THE HAGUE The militia of former Congo vice president Jean-Pierre Bemba raped young girls at a school in the Central African Republic, and also robbed and beat civilians, a witness told the International Criminal Court on Tuesday.
Bemba, 48, went on trial at the ICC on Monday charged with letting his troops rape and kill civilians in the Central African Republic in a five-month intervention in the country to help put down coup attempts against its then president.
He has pleaded not guilty to two counts of crimes against humanity and three counts of war crimes.
The first prosecution witness, a witness whose face and voice were disguised, said he started resisting Bemba's rebels after being confronted by rapes, shootings and pillaging.
"I remember one day ... when a woman brought me her daughter of eight or nine years old who had been raped. It was very difficult ... I saw that this girl was bleeding, but what could I do when faced with such a situation?" the witness said.
"The school became a place where orgies were held," the witness added, citing other witness comments. "It was horrible to explain to another person, but to experience such things..."
He said people were stopped on the street and robbed of everything, including their clothing, and repeatedly beaten if they did not have anything of value to steal.
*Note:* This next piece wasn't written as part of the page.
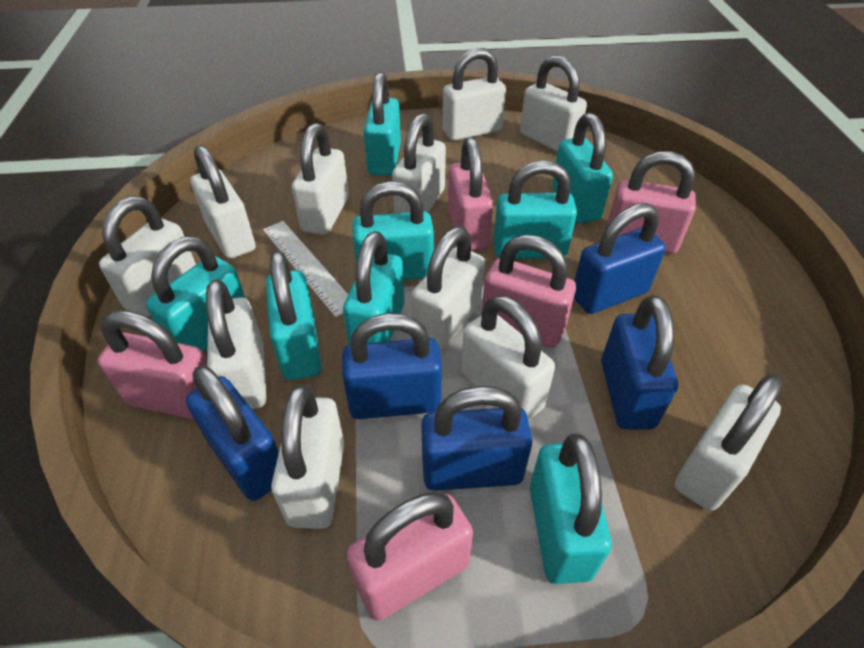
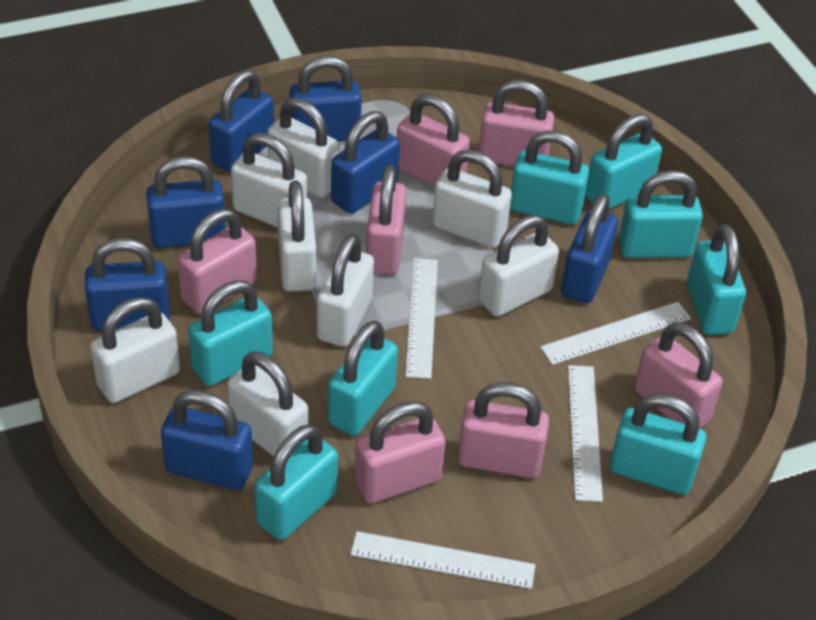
blue padlock: [186,365,279,501] [342,313,442,419] [421,386,532,491] [574,203,666,314] [601,295,678,430] = 5 -> [85,238,170,330] [146,156,226,248] [161,390,253,490] [209,70,274,173] [290,56,362,142] [331,111,400,214] [561,194,618,304] = 7
pink padlock: [98,310,207,420] [347,492,473,621] [448,137,493,250] [481,235,576,348] [607,151,696,254] = 5 -> [178,209,257,314] [354,401,446,504] [366,165,406,275] [397,94,470,187] [458,382,549,478] [479,80,555,167] [634,322,723,428] = 7
white padlock: [99,196,196,317] [190,145,255,259] [206,279,267,409] [271,385,344,529] [292,123,349,235] [392,113,446,213] [411,227,485,350] [443,48,506,141] [461,295,555,420] [520,55,587,152] [675,374,782,511] = 11 -> [90,297,180,403] [227,351,308,457] [231,133,307,228] [267,98,340,198] [278,181,316,292] [317,234,374,347] [432,150,512,248] [478,215,559,317] = 8
white ruler: [263,221,348,317] = 1 -> [351,531,535,589] [405,258,438,379] [540,302,691,365] [568,365,603,502] = 4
At one point, the witness lost composure, prompting presiding judge Sylvia Steiner to ask whether he was feeling comfortable enough to continue. "I believe so," he replied.
Bemba is accused of sending his forces into CAR at the request of Ange-Felix Patasse, the republic's president at the time, in an ultimately unsuccessful effort to put down coup attempts led by the country's current president Francois Bozize.
The witness said Bemba's troops moved into PK12, a trading center on roads from Chad and Cameroon slightly north of the CAR capital Bangui, early one evening in October 2002 after Bozize's rebels had retreated from the area.
"They arrived in the evening and around 5 o'clock the next day the population woke up to hearing gunshots and houses were being broken into," the witness said, adding later that Bemba's rebels "were the only ones doing these acts of violence."
He estimated 800 to 1,000 troops were in the area, having moved in by foot the first night and later by vehicles as they carried AK47 machine guns and rocket launchers.
"I was along the road that night, I saw them," said the witness, who added he lived in the village of Begoua near PK12.
The witness said the troops set up three to four bases in the area, one of which was on a major road to Bangui, where they "destroyed everything and everyone fled."
Asked how he knew the troops were Bemba's MLC, the witness said the berets and uniform insignia they wore were different from those of Bozize's forces and they had different physical features, adding that they wore distinctly different knee-length rubber boots.